Google: Update to Chrome 16 or later.
Microsoft: Apply the patch MS12-006.
Mozilla: Update to Firefox 10 or later.
SSL renegotiation attack
A vulnerability was discovered in the SSL renegotiation procedure that allows an attacker to inject plaintext into the victim’s requests. For instance, it allows an attacker who can hijack an HTTPS connection to add their own requests to the conversation the client has with the web server. Note that the attacker cannot decrypt the client-server communication.
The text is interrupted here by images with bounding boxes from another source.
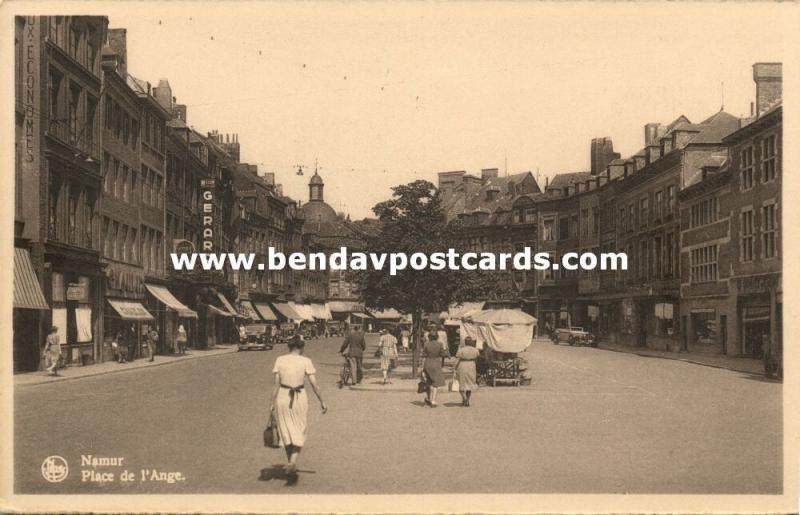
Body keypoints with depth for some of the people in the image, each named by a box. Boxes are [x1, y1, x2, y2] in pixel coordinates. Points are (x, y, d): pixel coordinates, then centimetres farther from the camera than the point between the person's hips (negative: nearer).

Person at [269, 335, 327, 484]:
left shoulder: (280, 360, -1)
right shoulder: (305, 361, -6)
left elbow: (276, 384, -2)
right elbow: (314, 384, -6)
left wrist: (273, 403, 4)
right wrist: (321, 401, 4)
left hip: (283, 398, 2)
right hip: (299, 399, -2)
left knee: (287, 433, 15)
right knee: (299, 433, 11)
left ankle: (291, 470, 23)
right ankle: (292, 461, -13)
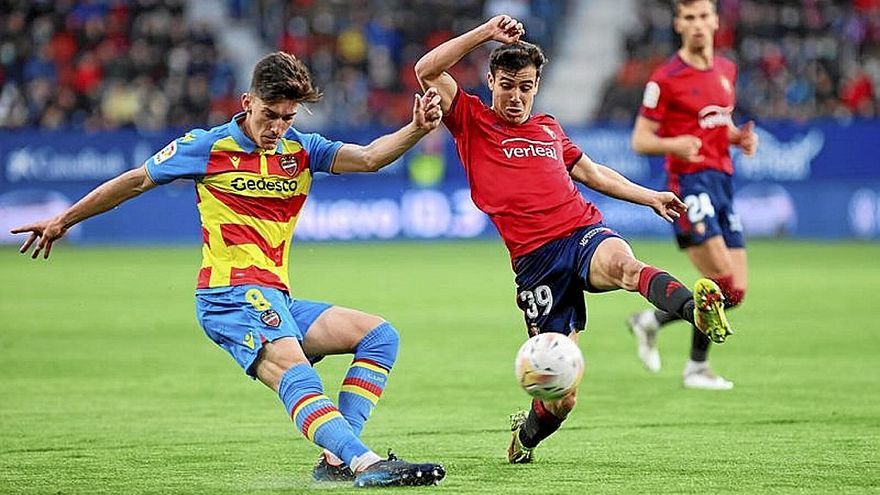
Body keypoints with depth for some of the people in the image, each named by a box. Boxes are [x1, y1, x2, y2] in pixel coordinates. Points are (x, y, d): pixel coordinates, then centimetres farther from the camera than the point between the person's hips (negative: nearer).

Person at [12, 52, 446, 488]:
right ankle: (364, 462, -51)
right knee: (292, 370, -31)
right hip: (231, 294, -7)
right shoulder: (210, 147, 0)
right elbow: (136, 181, 11)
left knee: (379, 335, 0)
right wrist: (63, 220, 18)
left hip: (276, 300, 7)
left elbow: (367, 157, -3)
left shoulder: (301, 150, 12)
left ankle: (337, 459, -13)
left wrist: (415, 130, -23)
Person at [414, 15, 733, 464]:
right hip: (535, 258, -2)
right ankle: (527, 435, 29)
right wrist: (486, 33, -4)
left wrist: (650, 197, 37)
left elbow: (591, 171, 39)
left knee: (621, 262, -38)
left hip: (583, 231, 2)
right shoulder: (472, 123, 11)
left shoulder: (548, 128, 25)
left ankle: (697, 309, -64)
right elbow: (427, 71, -2)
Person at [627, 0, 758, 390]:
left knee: (735, 291, 4)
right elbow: (640, 140, -7)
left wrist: (740, 137, 5)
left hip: (722, 180, 8)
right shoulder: (666, 78, -8)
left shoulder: (726, 70, 14)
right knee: (723, 280, -18)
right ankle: (697, 367, 2)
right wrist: (675, 145, -27)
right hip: (690, 181, -8)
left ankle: (650, 320, 20)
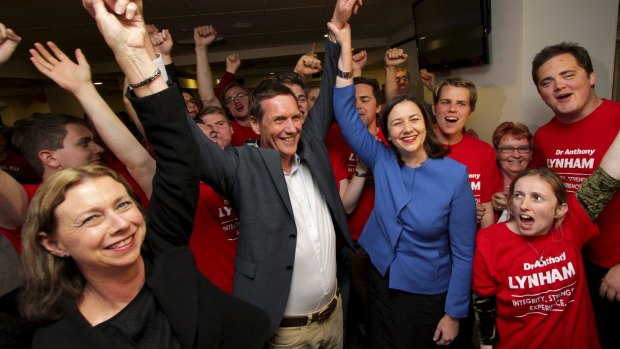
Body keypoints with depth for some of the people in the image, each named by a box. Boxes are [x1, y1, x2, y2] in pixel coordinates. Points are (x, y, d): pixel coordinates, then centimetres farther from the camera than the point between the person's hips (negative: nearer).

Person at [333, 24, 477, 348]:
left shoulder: (455, 175, -18)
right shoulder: (382, 162, -9)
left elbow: (463, 253, -12)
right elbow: (346, 114, -13)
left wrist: (454, 313, -9)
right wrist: (344, 52, -18)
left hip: (429, 296, -3)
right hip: (382, 285, 3)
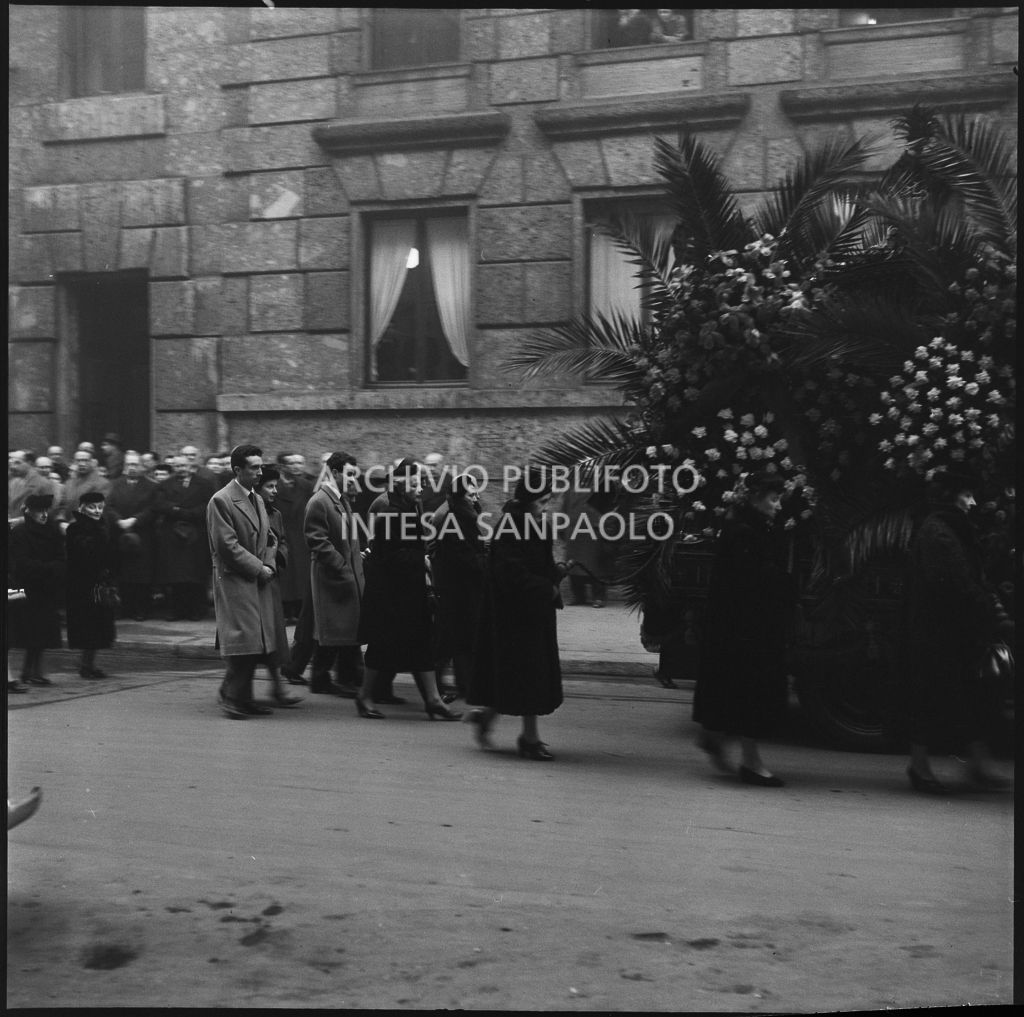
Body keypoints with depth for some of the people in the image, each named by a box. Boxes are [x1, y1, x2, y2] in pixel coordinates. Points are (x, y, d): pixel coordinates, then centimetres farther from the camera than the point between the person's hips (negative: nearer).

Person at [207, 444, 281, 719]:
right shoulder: (221, 501, -10)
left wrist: (268, 566, 2)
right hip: (235, 580, -8)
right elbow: (227, 545, -14)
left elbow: (269, 538, 20)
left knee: (257, 644, 6)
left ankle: (240, 696, 15)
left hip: (258, 581, 8)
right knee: (243, 639, -10)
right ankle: (232, 696, 2)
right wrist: (258, 568, -11)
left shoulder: (257, 499, 17)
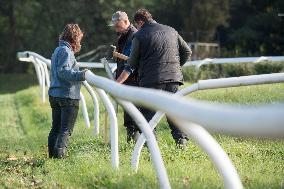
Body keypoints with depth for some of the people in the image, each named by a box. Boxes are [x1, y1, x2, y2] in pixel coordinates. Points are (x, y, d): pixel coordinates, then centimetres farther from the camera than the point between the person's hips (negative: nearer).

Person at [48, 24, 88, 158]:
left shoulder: (57, 50, 17)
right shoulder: (66, 51, -12)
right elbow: (63, 71, -23)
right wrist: (80, 75, -29)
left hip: (54, 95, 9)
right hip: (68, 96, -9)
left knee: (56, 127, 14)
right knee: (66, 129, -5)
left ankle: (52, 154, 17)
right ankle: (60, 154, -11)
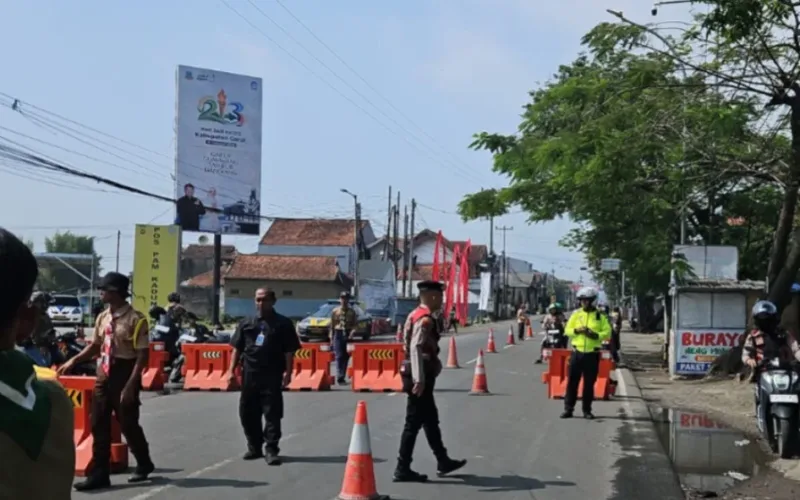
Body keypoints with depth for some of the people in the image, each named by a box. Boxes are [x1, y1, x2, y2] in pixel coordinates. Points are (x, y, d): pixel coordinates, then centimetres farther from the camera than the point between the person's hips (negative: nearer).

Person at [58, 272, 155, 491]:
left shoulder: (136, 319, -16)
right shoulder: (102, 317, 6)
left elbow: (142, 355, -17)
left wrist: (130, 384, -21)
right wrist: (73, 361, 9)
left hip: (125, 374, -7)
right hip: (104, 374, 7)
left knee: (128, 424, 5)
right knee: (99, 424, 6)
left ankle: (144, 464, 30)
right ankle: (99, 474, 14)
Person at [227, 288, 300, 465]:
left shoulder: (283, 323, 1)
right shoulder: (246, 323, 12)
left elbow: (289, 351, -2)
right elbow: (237, 348, 13)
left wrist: (288, 372, -10)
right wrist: (232, 369, 6)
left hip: (272, 375, -4)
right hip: (249, 374, 4)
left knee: (272, 414, -4)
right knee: (247, 412, 10)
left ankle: (272, 450, 0)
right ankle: (254, 447, 23)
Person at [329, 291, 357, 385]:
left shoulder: (352, 312, 6)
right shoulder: (335, 311, 5)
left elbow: (355, 324, 3)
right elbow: (331, 325, 7)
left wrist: (353, 331, -17)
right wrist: (331, 338, 4)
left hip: (348, 335, 1)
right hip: (338, 334, -1)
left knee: (346, 357, 6)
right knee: (339, 356, -11)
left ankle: (343, 377, 16)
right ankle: (340, 377, -15)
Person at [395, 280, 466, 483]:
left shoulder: (417, 315, 13)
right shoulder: (425, 320, -18)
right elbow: (415, 348, -29)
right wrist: (419, 379, -32)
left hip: (422, 375, 11)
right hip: (421, 376, -11)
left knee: (431, 420, 19)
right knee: (414, 423, -4)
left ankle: (443, 462, 30)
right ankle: (402, 469, 1)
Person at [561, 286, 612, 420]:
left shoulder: (600, 316, 1)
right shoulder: (576, 314, 7)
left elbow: (607, 332, -2)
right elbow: (567, 330, 6)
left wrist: (595, 335, -19)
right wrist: (577, 330, -14)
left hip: (592, 354, -1)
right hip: (577, 352, 1)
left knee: (589, 383, 4)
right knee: (572, 381, 1)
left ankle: (587, 410, 13)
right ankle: (568, 409, 6)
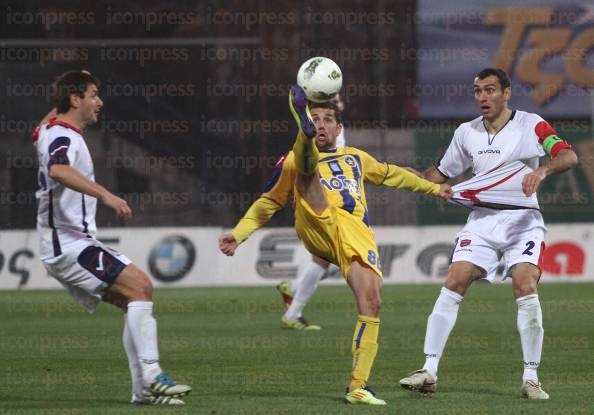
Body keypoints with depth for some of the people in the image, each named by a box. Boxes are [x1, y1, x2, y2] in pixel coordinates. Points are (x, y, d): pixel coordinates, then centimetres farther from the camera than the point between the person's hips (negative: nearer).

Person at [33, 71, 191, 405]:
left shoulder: (52, 131, 19)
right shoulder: (64, 137, -14)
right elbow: (58, 170, -38)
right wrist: (105, 194, -46)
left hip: (75, 244, 11)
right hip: (69, 244, -11)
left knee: (138, 297, 5)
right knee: (139, 286, -21)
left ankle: (144, 389, 1)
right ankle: (151, 376, -27)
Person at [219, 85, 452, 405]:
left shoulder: (355, 158, 33)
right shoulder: (294, 160, 23)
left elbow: (391, 174, 47)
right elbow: (268, 203, 21)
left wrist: (432, 188, 47)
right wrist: (238, 234, 10)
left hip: (358, 233, 2)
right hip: (319, 229, -2)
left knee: (371, 303, -18)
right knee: (308, 172, -27)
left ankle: (358, 386, -14)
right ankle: (302, 131, -62)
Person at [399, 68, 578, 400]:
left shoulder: (531, 124, -4)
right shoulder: (466, 132, 10)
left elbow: (569, 156, -15)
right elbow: (442, 173, 22)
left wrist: (542, 171, -35)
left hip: (524, 220, -4)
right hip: (482, 220, 4)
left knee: (526, 288, -20)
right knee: (453, 284, -11)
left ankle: (531, 378, -9)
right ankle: (429, 371, -9)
SSL renegotiation is helpful when the routine SSL session is already established and the client authentication has to take place. For example, say you are browsing an online shopping site which uses SSL, i.e., HTTPS. Initially, you browse through the site anonymously, add items to the cart, etc. But when you decide to purchase you will be asked to log in to the site, so now the SSL connection needs to be adjusted to allow the authentication. Whatever information is gathered prior to this authentication (e.g., items added to the cart) has to be maintained even after the authentication. So the new SSL session that has to be established uses the already existing connection. Note that renegotiation can be requested either by the client or by the server at any time. For the client to request renegotiation the client sends a “Client Hello” message in the already-established encrypted channel and the server responds with a “Server Hello” and then the negotiation follows the normal handshake process. The server can initiate the renegotiation by sending the client a “Hello Request” message. When the client receives the request, the client sends the “Client Hello” message and the handshake process takes place. This explains the basic SSL renegotiation process.
How is the attack accomplished?
Using the renegotiation attack, an attacker can inject commands into an HTTPS session, downgrade a HTTPS connection to a HTTP connection, inject custom responses, perform denial of service, etc. That explains to some extent how serious the problem is. It is easier to understand how the attack is accomplished through the following example.
The action corresponding to each of the numbers present in the below figure are explained in the order below:
- Assume that a client wants to connect to a online banking site. He initiates the routine TLS handshake process
- The client blocks the request and holds the packets.
- The attacker initiates a new session and completes a full TLS handshake.
- The attacker sends a GET request (asking to send money to his account) to the bank application.
- Server asks for renegotiation.
- The TLS handshake initiated at step 1 and blocked by the attacker will now be forwarded to the server, which a new TLS handshake over the previously established encrypted TLS session 2. So the client now is authenticated and has a valid cookie.
- Due to this renegotiation, the server now assumes that the previously sent request in step 4 was actually sent by the client. Hence the request which goes to the server is as follows; it will be interpreted by the server as a legitimate request and then executed.
Ignore the rest: GET /ebanking
One way to fix the renegotiation vulnerability for SSLv3 is to completely disable renegotiation on the server side. As a permanent fix for the vulnerability, a renegotiation indication extension was proposed for TLS that will require the client and server to include and verify information about previous handshakes in any renegotiation handshakes.